- **TASK INPUTS**
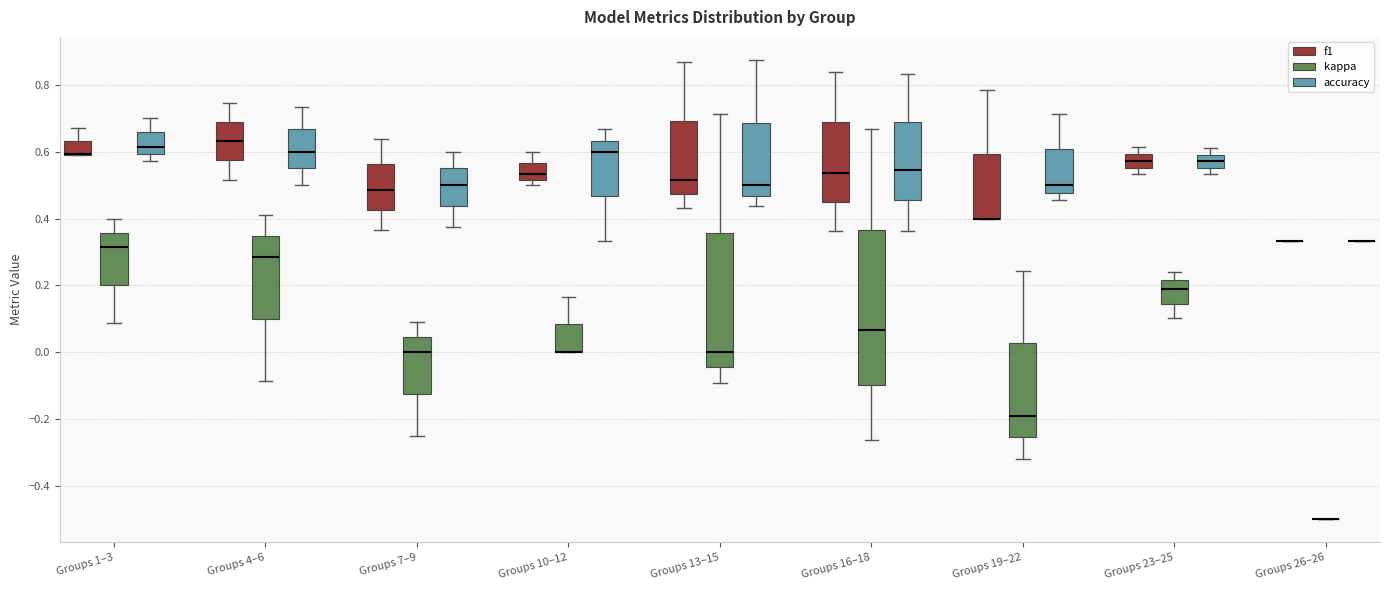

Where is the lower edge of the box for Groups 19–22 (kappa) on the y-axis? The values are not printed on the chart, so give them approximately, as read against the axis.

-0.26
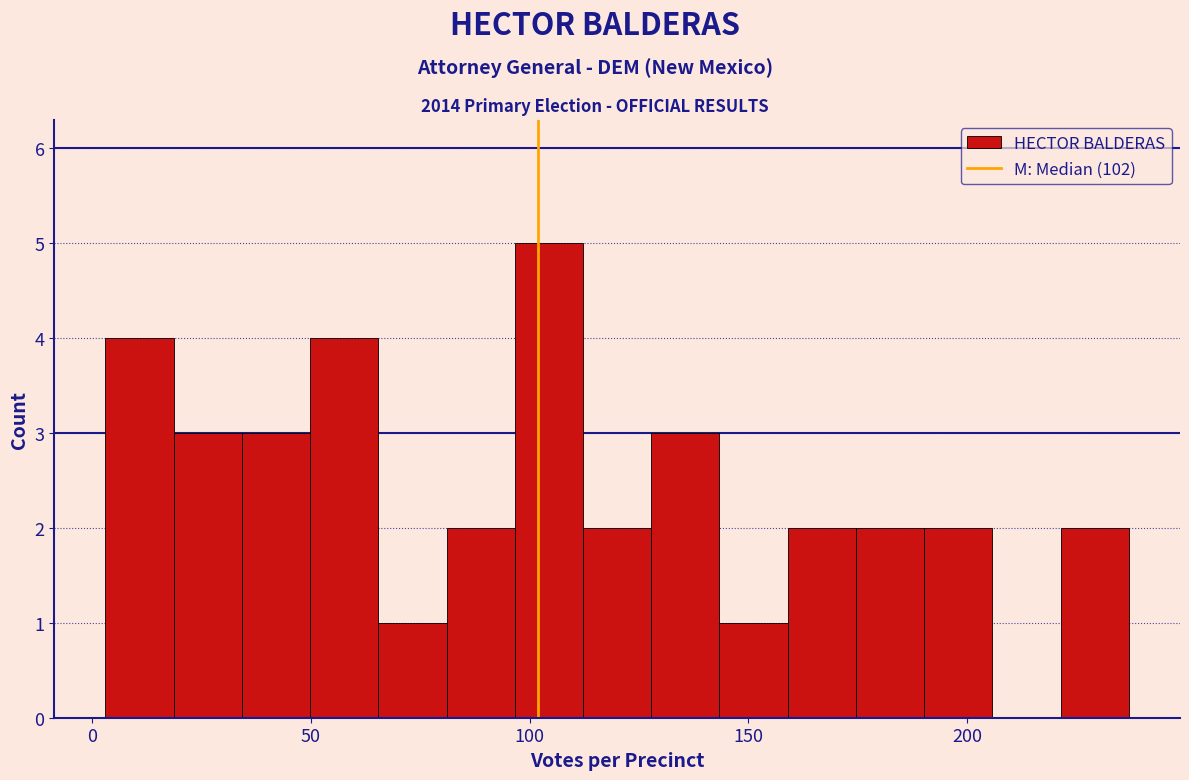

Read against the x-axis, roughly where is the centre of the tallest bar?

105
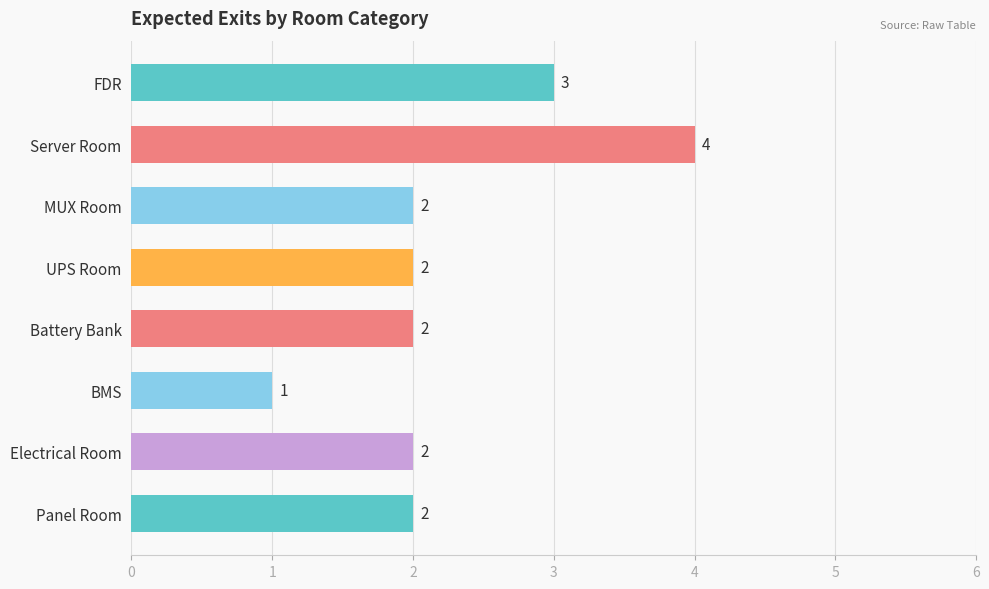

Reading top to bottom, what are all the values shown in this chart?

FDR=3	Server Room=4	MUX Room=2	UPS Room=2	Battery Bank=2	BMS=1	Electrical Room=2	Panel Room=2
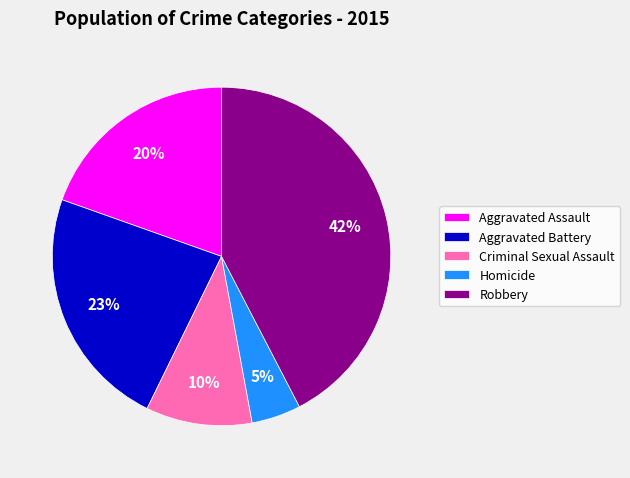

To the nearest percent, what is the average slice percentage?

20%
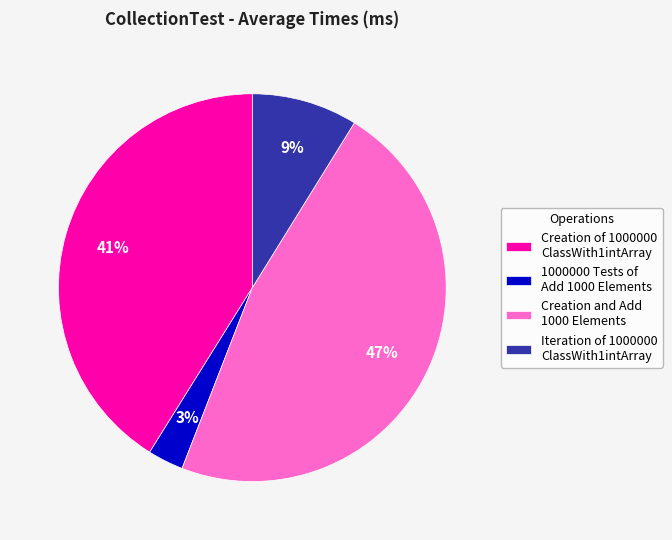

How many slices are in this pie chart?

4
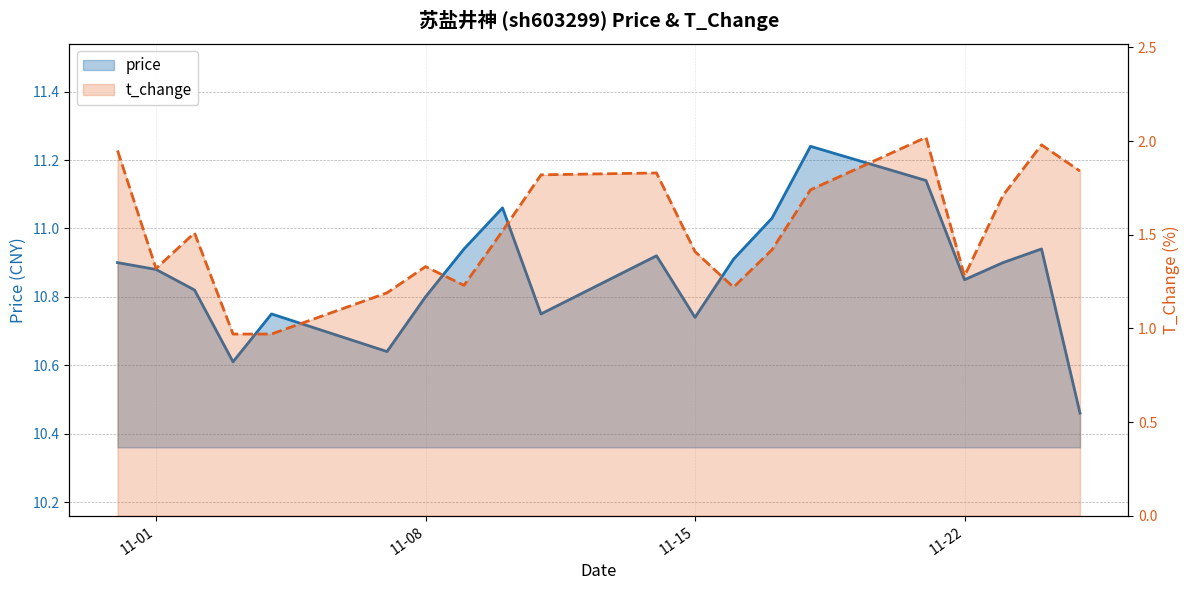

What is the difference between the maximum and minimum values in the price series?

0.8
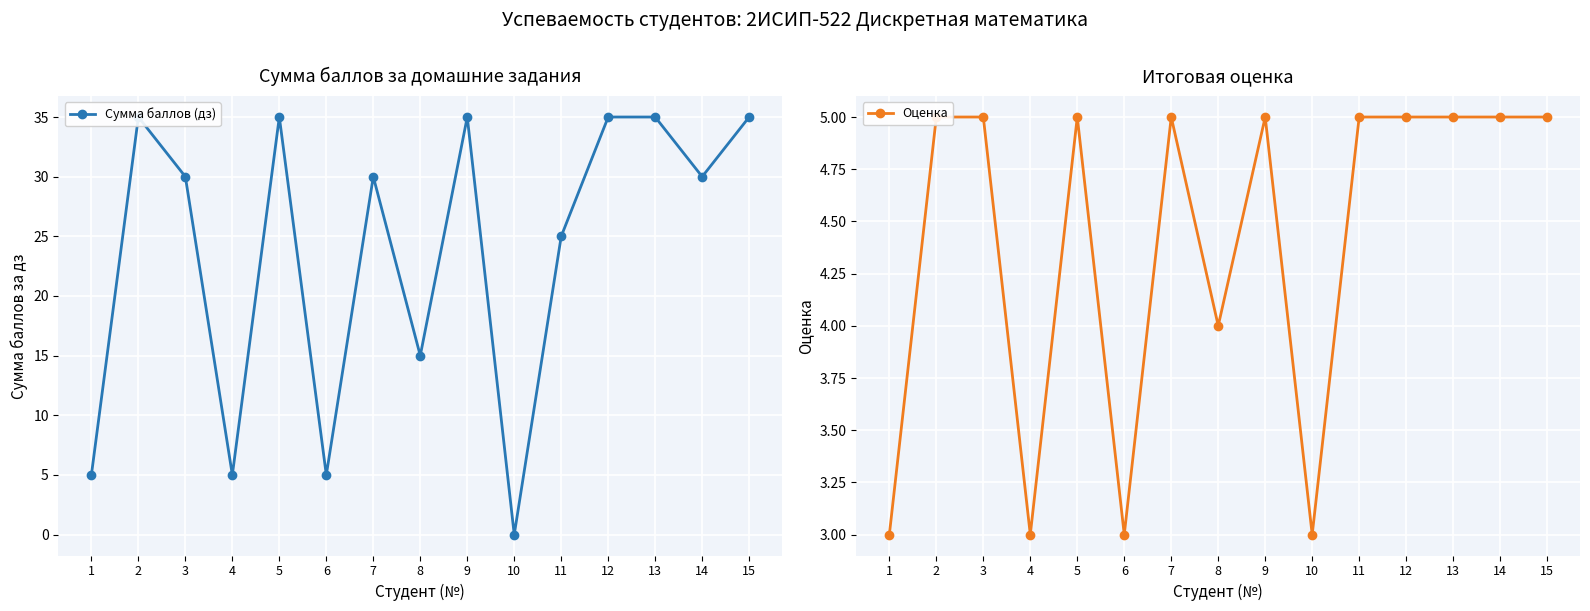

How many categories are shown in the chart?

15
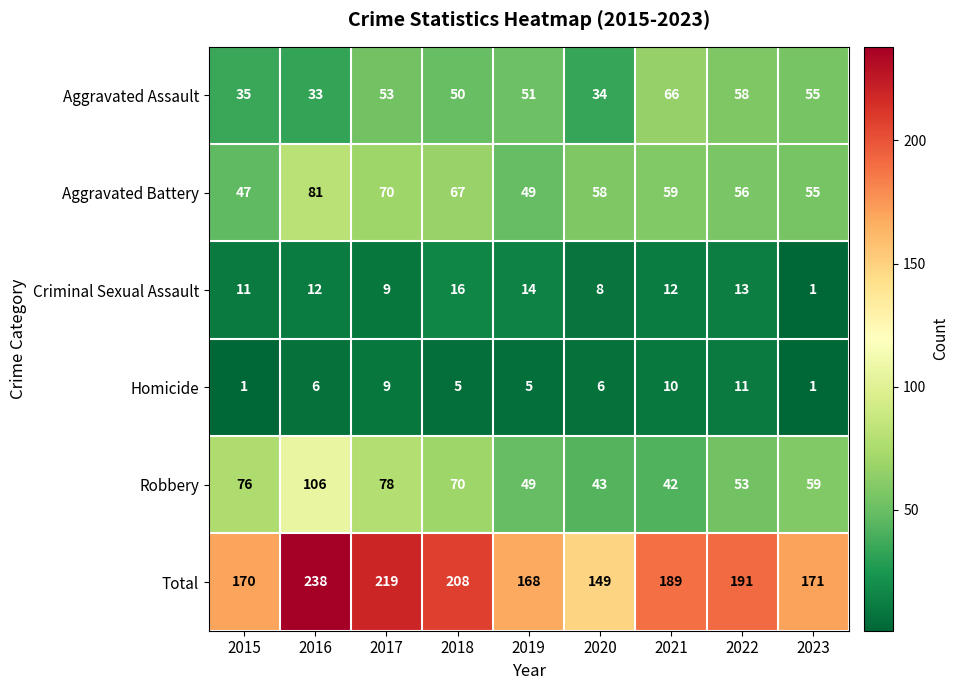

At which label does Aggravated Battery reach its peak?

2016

- **TASK PROMPT**
Rewrite every item above as one numbered list with a separate line for each line of text. Omit the blank lines and the pictures.

- **RESPONSE BELOW**
1. Where is the lower edge of the box for Groups 19–22 (kappa) on the y-axis? The values are not printed on the chart, so give them approximately, as read against the axis.
2. -0.26
3. Read against the x-axis, roughly where is the centre of the tallest bar?
4. 105
5. Reading top to bottom, what are all the values shown in this chart?
6. FDR=3	Server Room=4	MUX Room=2	UPS Room=2	Battery Bank=2	BMS=1	Electrical Room=2	Panel Room=2
7. To the nearest percent, what is the average slice percentage?
8. 20%
9. How many slices are in this pie chart?
10. 4
11. What is the difference between the maximum and minimum values in the price series?
12. 0.8
13. How many categories are shown in the chart?
14. 15
15. At which label does Aggravated Battery reach its peak?
16. 2016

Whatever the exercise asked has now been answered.